Extracted page text data:
------------------------------------------------
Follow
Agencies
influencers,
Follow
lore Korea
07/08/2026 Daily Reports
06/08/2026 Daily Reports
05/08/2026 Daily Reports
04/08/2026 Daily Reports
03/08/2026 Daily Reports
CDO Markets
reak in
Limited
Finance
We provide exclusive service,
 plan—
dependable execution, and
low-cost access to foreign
------------------------------------------------
Directions for this task: Filter the entries down to the lines that hold "Daily". Copy those lines.

Task response:
07/08/2026 Daily Reports
06/08/2026 Daily Reports
05/08/2026 Daily Reports
04/08/2026 Daily Reports
03/08/2026 Daily Reports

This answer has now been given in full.